• _Goal of the exercise_:
Scan the data beneath this task and copy each line that includes "nodes".

• _Data to use_:

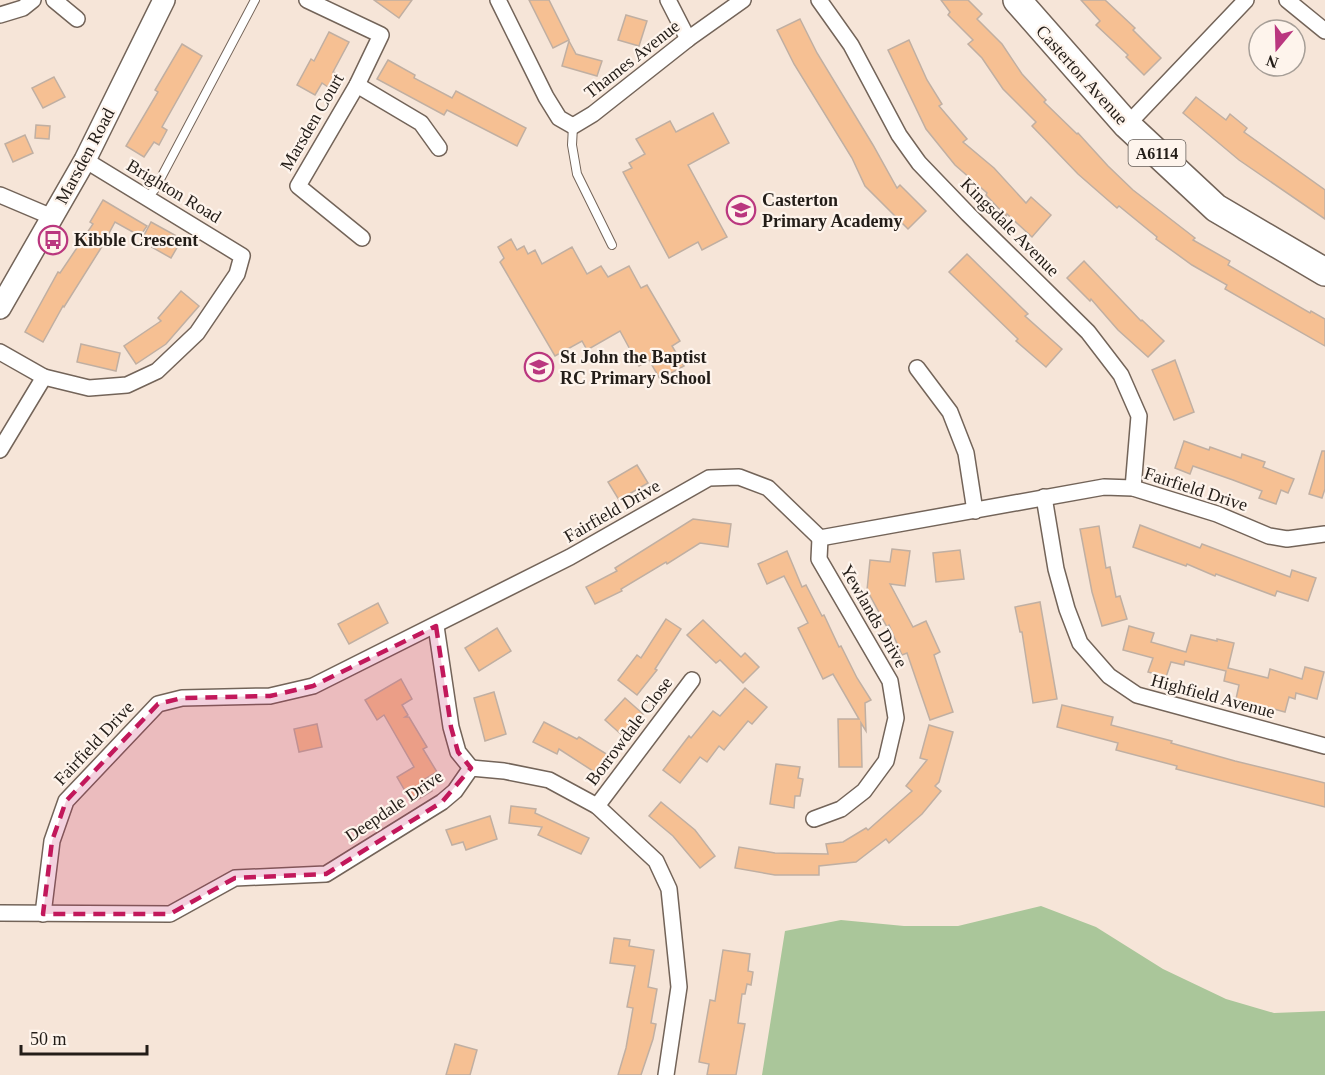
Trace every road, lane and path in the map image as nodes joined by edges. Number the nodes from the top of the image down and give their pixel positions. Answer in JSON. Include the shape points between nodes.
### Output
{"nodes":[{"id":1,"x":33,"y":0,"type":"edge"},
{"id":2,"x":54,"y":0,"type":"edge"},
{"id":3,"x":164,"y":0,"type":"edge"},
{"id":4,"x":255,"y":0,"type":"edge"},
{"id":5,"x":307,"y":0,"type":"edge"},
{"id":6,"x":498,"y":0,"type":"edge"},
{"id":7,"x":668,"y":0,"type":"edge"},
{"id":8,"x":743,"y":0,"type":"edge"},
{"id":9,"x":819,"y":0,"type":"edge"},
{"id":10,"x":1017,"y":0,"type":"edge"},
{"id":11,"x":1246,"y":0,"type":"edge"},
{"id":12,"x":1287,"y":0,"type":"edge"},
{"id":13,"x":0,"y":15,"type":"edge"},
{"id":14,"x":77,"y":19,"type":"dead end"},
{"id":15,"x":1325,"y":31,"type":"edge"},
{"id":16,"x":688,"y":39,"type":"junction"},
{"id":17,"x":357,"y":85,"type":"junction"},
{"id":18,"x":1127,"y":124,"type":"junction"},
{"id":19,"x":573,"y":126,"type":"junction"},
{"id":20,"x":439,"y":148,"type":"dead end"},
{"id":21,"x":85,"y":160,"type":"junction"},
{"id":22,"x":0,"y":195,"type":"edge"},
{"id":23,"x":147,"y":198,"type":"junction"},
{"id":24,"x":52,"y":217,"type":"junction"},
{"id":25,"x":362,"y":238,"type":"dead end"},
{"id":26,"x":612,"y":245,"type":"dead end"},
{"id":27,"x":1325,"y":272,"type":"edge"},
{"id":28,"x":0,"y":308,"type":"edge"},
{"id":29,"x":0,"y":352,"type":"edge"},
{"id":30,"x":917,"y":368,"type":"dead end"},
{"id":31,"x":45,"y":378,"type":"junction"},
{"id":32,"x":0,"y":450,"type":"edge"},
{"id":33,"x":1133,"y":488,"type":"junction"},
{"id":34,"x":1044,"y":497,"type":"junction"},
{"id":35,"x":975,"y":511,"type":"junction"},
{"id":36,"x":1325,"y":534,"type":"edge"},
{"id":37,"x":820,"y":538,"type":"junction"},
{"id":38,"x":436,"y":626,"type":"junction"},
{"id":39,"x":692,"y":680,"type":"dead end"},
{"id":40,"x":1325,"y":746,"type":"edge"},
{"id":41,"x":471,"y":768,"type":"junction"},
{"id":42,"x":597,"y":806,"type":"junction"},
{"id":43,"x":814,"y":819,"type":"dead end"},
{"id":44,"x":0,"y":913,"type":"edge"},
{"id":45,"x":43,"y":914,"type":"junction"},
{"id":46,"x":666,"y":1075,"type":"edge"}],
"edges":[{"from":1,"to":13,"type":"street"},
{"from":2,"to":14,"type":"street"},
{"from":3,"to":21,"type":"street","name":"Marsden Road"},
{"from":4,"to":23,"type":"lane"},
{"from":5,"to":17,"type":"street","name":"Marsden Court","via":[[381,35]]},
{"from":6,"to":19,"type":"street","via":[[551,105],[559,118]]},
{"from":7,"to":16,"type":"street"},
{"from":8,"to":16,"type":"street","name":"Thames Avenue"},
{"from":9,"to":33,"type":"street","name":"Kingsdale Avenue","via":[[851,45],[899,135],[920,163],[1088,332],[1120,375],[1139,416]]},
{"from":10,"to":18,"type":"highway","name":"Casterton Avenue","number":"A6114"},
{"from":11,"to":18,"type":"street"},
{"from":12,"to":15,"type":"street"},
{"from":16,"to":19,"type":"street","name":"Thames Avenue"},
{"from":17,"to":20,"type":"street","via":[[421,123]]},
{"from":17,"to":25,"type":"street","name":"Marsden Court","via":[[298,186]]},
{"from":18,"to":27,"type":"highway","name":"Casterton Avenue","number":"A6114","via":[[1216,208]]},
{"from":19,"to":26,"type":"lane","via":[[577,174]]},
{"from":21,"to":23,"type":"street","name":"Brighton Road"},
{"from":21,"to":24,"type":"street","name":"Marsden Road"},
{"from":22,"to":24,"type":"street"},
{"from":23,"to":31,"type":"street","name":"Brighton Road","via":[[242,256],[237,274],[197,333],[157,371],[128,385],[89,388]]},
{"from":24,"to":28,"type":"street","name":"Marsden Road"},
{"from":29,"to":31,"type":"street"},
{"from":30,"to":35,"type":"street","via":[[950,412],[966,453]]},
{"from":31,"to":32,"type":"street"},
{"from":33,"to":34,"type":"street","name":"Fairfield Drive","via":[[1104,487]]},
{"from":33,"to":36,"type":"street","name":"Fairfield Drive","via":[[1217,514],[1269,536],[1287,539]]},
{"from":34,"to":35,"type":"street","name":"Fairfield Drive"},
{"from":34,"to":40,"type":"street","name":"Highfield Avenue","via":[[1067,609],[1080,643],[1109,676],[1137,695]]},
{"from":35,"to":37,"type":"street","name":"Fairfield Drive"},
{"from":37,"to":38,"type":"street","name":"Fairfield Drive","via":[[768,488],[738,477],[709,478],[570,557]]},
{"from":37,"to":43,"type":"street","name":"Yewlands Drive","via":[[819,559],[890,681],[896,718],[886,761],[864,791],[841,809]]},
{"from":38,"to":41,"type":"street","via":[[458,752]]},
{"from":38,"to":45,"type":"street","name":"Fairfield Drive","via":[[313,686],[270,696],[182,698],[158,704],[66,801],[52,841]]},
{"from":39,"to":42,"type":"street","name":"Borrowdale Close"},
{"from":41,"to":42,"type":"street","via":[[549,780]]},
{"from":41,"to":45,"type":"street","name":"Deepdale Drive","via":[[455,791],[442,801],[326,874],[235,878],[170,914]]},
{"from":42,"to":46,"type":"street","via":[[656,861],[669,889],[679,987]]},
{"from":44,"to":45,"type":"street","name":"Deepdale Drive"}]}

* * *

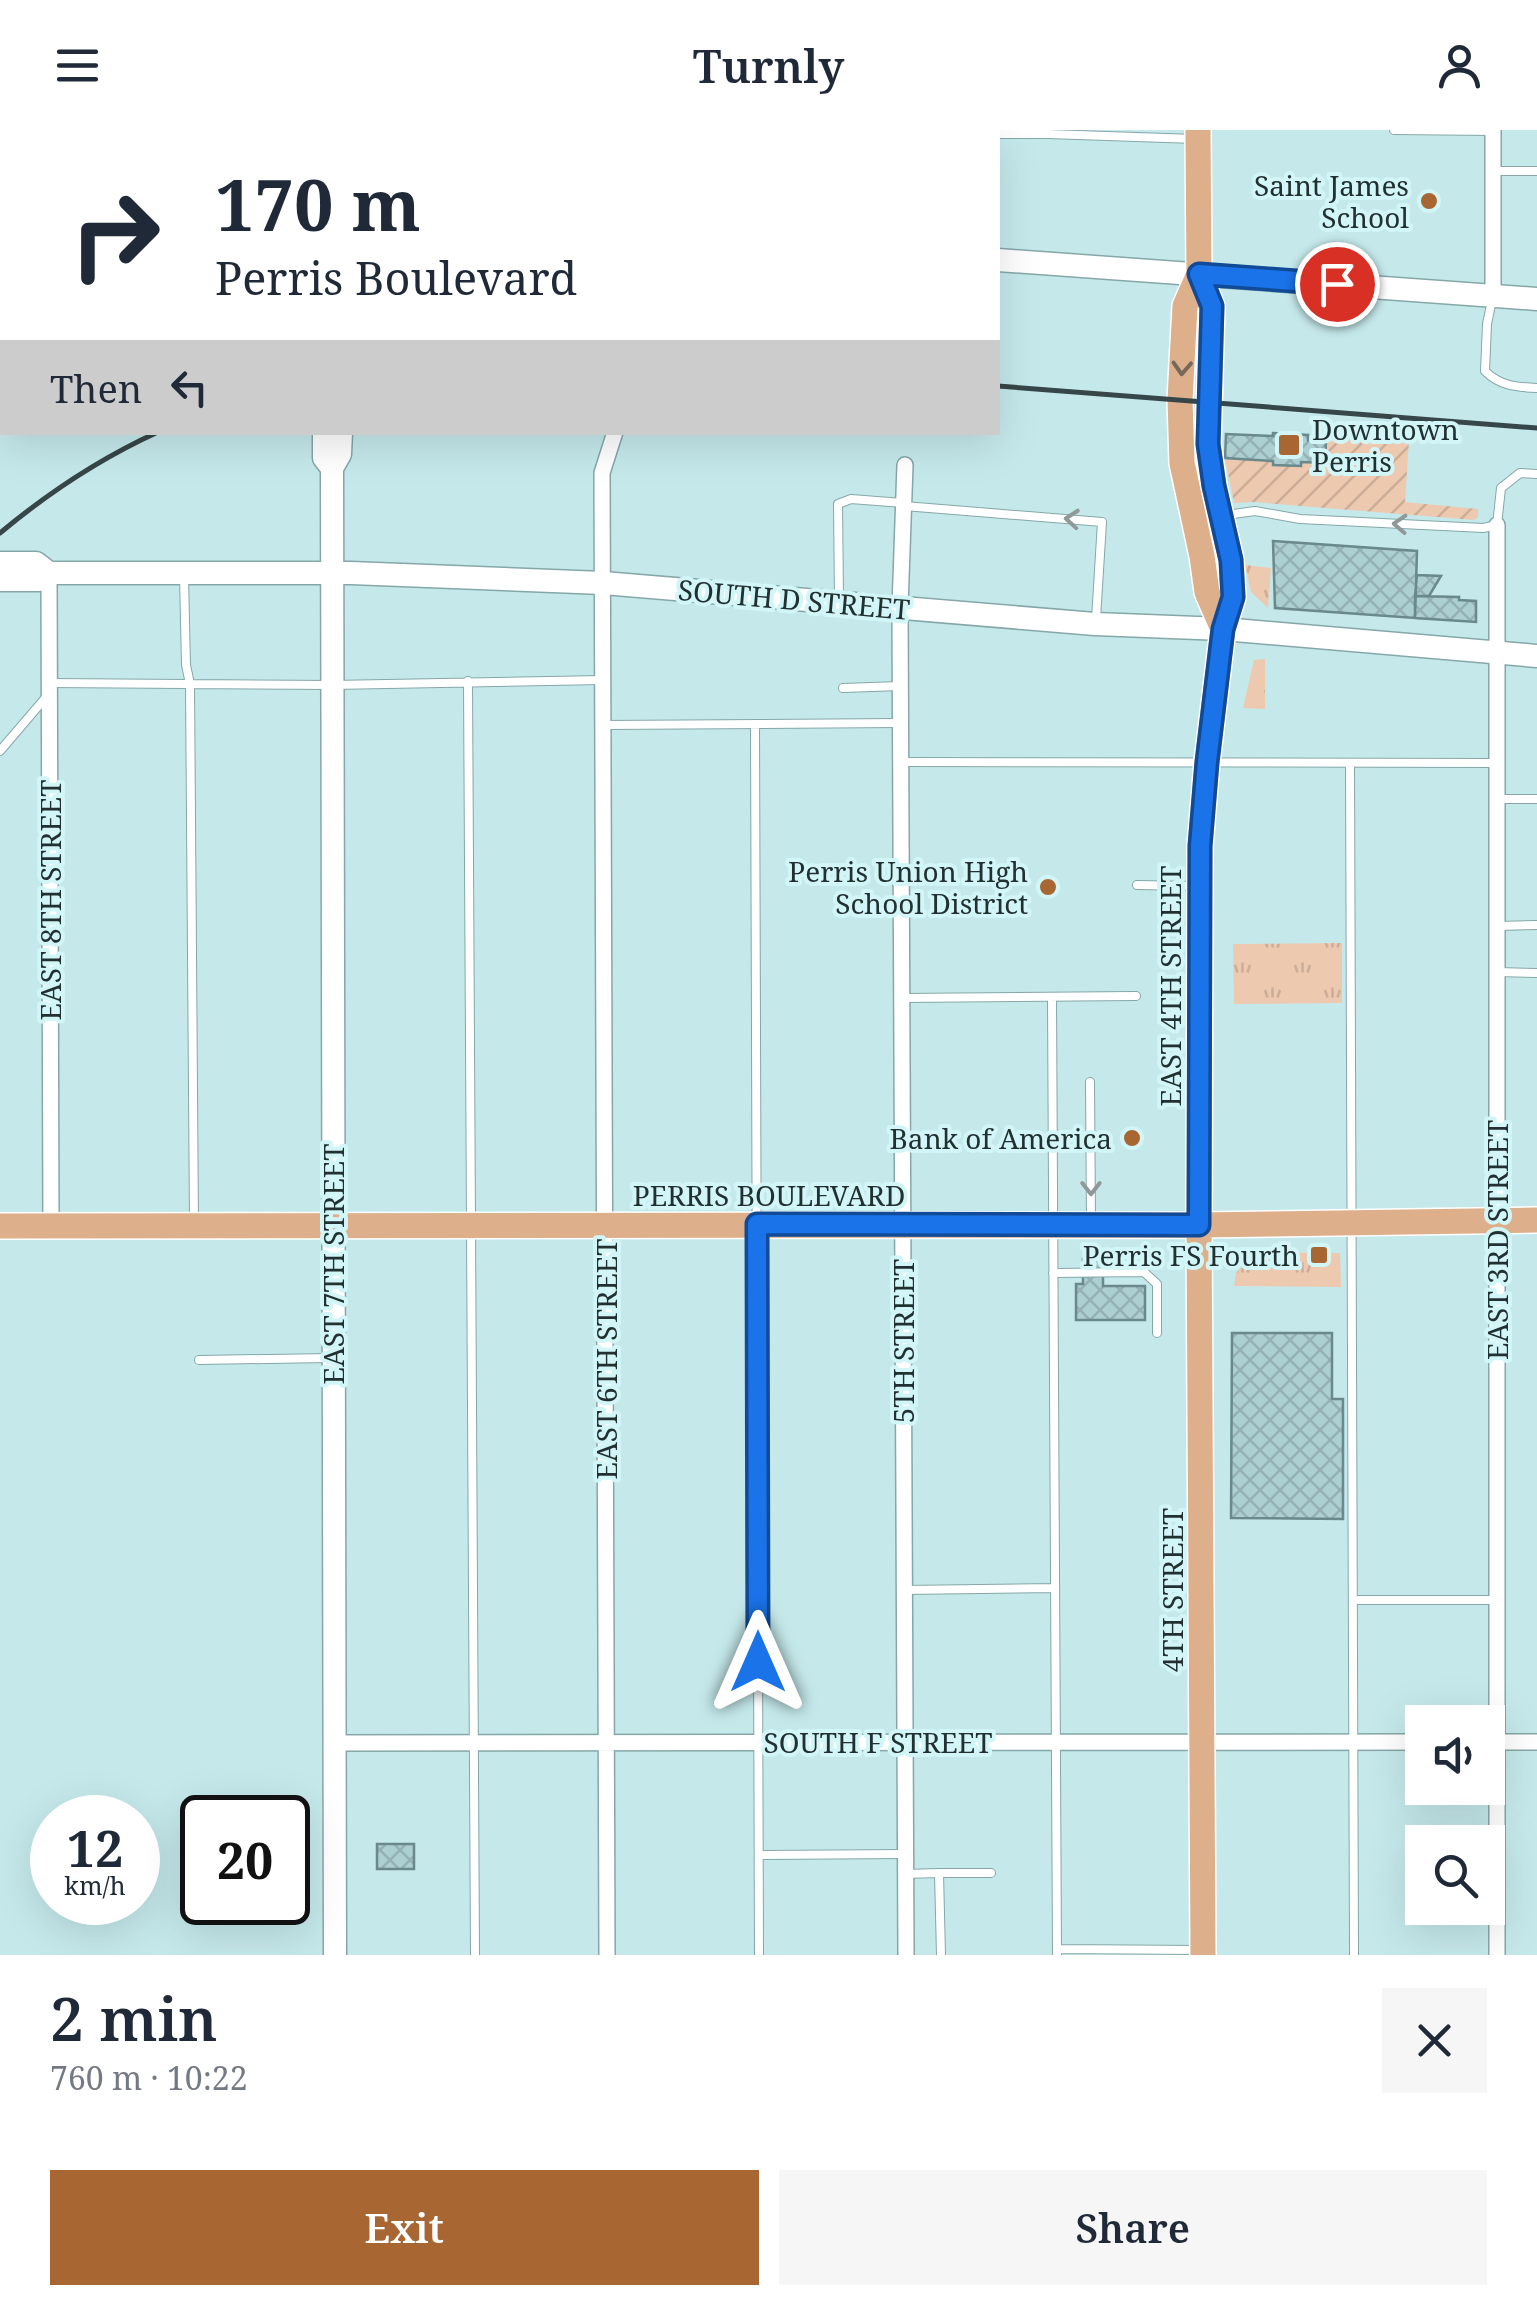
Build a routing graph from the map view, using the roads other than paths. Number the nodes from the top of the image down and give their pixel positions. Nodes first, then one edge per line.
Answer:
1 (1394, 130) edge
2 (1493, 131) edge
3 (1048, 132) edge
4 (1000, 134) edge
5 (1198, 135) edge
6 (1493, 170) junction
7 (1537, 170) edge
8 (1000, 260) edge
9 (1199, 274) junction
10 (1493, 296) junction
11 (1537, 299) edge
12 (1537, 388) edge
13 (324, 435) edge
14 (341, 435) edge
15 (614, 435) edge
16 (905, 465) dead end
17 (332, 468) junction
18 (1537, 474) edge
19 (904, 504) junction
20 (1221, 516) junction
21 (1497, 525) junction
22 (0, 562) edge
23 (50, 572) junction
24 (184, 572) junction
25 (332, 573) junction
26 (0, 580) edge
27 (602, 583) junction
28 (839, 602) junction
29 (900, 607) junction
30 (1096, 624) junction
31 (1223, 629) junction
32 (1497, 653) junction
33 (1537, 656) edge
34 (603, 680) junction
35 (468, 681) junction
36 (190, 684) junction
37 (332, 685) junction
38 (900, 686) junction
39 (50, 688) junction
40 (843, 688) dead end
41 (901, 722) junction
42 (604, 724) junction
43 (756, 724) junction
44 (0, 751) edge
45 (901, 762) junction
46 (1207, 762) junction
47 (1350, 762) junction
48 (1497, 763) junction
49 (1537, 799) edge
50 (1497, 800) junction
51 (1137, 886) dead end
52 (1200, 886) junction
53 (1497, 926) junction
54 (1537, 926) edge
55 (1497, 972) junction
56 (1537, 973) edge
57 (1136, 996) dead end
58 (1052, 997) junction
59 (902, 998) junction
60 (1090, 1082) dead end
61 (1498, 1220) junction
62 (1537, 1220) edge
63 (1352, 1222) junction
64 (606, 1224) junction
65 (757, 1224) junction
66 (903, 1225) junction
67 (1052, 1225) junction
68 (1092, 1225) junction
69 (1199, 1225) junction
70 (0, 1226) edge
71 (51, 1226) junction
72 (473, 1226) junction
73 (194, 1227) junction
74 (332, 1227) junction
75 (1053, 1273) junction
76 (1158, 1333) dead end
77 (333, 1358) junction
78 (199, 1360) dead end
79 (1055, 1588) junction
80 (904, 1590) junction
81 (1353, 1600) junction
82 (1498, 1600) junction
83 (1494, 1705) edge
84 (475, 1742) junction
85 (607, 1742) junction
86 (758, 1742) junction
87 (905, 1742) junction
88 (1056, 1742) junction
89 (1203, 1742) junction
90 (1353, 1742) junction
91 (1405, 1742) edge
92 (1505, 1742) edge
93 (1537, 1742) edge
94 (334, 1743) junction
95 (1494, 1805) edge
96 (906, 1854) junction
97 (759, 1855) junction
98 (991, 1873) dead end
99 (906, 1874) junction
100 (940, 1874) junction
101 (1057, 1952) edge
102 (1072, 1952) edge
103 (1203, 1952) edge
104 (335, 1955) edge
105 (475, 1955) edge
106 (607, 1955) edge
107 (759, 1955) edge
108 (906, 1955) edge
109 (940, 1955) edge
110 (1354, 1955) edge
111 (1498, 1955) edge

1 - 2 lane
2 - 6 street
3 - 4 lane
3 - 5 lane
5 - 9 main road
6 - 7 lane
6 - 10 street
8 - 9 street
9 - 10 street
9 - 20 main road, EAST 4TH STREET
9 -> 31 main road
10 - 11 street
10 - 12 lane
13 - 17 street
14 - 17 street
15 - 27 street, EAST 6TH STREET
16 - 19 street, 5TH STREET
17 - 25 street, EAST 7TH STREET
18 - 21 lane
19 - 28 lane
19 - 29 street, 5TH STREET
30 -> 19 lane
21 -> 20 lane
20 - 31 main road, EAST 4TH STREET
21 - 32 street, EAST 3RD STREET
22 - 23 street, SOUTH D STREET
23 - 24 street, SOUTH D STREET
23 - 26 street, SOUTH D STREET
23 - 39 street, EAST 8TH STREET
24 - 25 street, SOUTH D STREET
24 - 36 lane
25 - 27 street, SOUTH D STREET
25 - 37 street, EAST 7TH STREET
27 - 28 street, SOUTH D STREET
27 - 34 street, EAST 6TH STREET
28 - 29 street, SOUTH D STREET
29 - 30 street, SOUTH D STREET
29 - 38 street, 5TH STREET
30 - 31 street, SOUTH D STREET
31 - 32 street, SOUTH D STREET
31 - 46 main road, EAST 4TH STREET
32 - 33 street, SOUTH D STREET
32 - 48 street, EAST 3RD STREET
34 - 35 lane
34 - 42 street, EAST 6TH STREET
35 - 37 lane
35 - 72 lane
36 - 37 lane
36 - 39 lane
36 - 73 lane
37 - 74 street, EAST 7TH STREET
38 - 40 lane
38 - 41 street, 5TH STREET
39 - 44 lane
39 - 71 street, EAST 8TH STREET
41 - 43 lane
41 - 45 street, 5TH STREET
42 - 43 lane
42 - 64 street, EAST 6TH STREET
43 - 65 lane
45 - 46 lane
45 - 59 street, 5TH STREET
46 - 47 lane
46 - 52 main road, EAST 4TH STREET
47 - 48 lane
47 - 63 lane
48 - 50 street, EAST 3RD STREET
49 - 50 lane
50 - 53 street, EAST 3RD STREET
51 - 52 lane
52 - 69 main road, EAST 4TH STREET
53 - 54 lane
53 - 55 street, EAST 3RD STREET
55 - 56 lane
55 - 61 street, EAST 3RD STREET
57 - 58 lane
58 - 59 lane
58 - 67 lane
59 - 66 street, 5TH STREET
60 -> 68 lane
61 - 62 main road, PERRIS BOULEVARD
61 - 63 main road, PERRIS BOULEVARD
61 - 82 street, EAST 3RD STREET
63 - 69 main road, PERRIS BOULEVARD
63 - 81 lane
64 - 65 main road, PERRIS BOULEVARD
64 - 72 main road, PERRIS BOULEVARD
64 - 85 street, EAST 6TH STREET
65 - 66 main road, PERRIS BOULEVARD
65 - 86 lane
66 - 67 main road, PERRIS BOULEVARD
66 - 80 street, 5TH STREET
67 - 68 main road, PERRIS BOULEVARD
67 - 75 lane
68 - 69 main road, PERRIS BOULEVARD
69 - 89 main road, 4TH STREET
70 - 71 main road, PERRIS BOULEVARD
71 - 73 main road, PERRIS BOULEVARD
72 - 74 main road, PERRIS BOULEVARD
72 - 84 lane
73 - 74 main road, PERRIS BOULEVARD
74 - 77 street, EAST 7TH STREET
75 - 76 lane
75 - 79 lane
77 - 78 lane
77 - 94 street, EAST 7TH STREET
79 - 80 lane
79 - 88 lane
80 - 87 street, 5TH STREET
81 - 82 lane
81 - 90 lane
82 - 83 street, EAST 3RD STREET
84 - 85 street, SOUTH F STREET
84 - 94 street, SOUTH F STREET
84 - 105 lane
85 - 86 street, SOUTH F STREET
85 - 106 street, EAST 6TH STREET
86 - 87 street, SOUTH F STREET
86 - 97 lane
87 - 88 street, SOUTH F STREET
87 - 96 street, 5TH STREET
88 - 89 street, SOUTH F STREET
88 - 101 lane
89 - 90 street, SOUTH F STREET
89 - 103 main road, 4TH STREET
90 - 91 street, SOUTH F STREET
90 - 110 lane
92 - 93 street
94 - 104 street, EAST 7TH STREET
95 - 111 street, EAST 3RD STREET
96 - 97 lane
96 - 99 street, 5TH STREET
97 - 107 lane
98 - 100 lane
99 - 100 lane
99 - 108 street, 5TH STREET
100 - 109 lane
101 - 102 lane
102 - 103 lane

• _Response to the task_:
Trace every road, lane and path in the map image as nodes joined by edges. Number the nodes from the top of the image down and give their pixel positions. Answer in JSON. Include the shape points between nodes.
{"nodes":[{"id":1,"x":33,"y":0,"type":"edge"},
Build a routing graph from the map view, using the roads other than paths. Number the nodes from the top of the image down and give their pixel positions. Nodes first, then one edge per line.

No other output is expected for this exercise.